WHAT YOU ARE ASKED TO DO ->
Copy the data below exactly. Any pictures in it should be omitted.

(Dataset items)
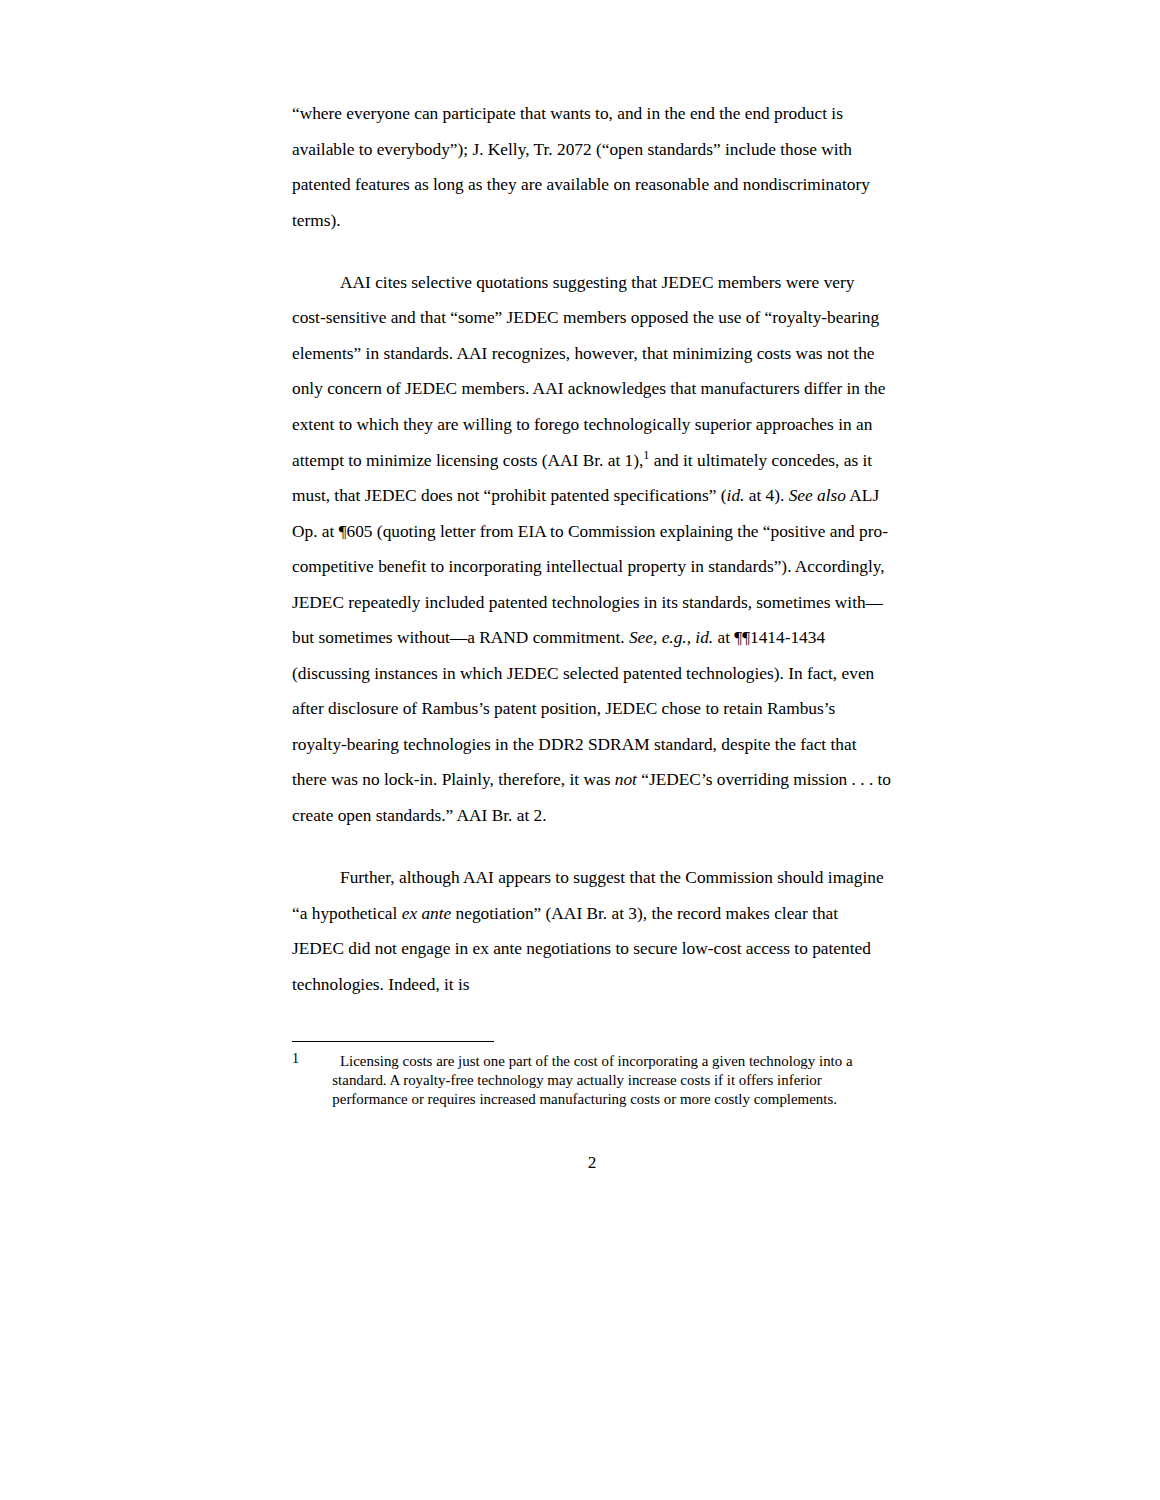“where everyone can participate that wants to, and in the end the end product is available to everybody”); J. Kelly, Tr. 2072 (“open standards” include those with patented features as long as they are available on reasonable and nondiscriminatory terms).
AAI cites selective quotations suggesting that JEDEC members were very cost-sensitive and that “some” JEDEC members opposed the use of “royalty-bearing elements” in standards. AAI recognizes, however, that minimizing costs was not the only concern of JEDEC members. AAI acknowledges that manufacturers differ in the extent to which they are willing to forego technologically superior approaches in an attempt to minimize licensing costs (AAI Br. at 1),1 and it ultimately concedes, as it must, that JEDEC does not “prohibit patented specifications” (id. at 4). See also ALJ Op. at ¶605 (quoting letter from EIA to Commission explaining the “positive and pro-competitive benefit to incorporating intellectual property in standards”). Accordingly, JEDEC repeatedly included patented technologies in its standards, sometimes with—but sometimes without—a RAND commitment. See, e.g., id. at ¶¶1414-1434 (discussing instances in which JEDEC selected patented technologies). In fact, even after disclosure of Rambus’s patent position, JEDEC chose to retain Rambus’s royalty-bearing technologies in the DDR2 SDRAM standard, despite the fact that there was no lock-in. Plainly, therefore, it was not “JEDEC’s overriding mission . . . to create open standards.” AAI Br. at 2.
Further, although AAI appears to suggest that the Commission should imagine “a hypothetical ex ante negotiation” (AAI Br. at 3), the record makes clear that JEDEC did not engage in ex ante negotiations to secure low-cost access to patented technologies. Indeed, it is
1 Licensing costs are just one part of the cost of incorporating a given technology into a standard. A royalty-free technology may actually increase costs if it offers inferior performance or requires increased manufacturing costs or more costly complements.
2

OUTPUT OF THE TASK ->
“where everyone can participate that wants to, and in the end the end product is available to everybody”); J. Kelly, Tr. 2072 (“open standards” include those with patented features as long as they are available on reasonable and nondiscriminatory terms).
AAI cites selective quotations suggesting that JEDEC members were very cost-sensitive and that “some” JEDEC members opposed the use of “royalty-bearing elements” in standards. AAI recognizes, however, that minimizing costs was not the only concern of JEDEC members. AAI acknowledges that manufacturers differ in the extent to which they are willing to forego technologically superior approaches in an attempt to minimize licensing costs (AAI Br. at 1),1 and it ultimately concedes, as it must, that JEDEC does not “prohibit patented specifications” (id. at 4). See also ALJ Op. at ¶605 (quoting letter from EIA to Commission explaining the “positive and pro-competitive benefit to incorporating intellectual property in standards”). Accordingly, JEDEC repeatedly included patented technologies in its standards, sometimes with—but sometimes without—a RAND commitment. See, e.g., id. at ¶¶1414-1434 (discussing instances in which JEDEC selected patented technologies). In fact, even after disclosure of Rambus’s patent position, JEDEC chose to retain Rambus’s royalty-bearing technologies in the DDR2 SDRAM standard, despite the fact that there was no lock-in. Plainly, therefore, it was not “JEDEC’s overriding mission . . . to create open standards.” AAI Br. at 2.
Further, although AAI appears to suggest that the Commission should imagine “a hypothetical ex ante negotiation” (AAI Br. at 3), the record makes clear that JEDEC did not engage in ex ante negotiations to secure low-cost access to patented technologies. Indeed, it is
1 Licensing costs are just one part of the cost of incorporating a given technology into a standard. A royalty-free technology may actually increase costs if it offers inferior performance or requires increased manufacturing costs or more costly complements.
2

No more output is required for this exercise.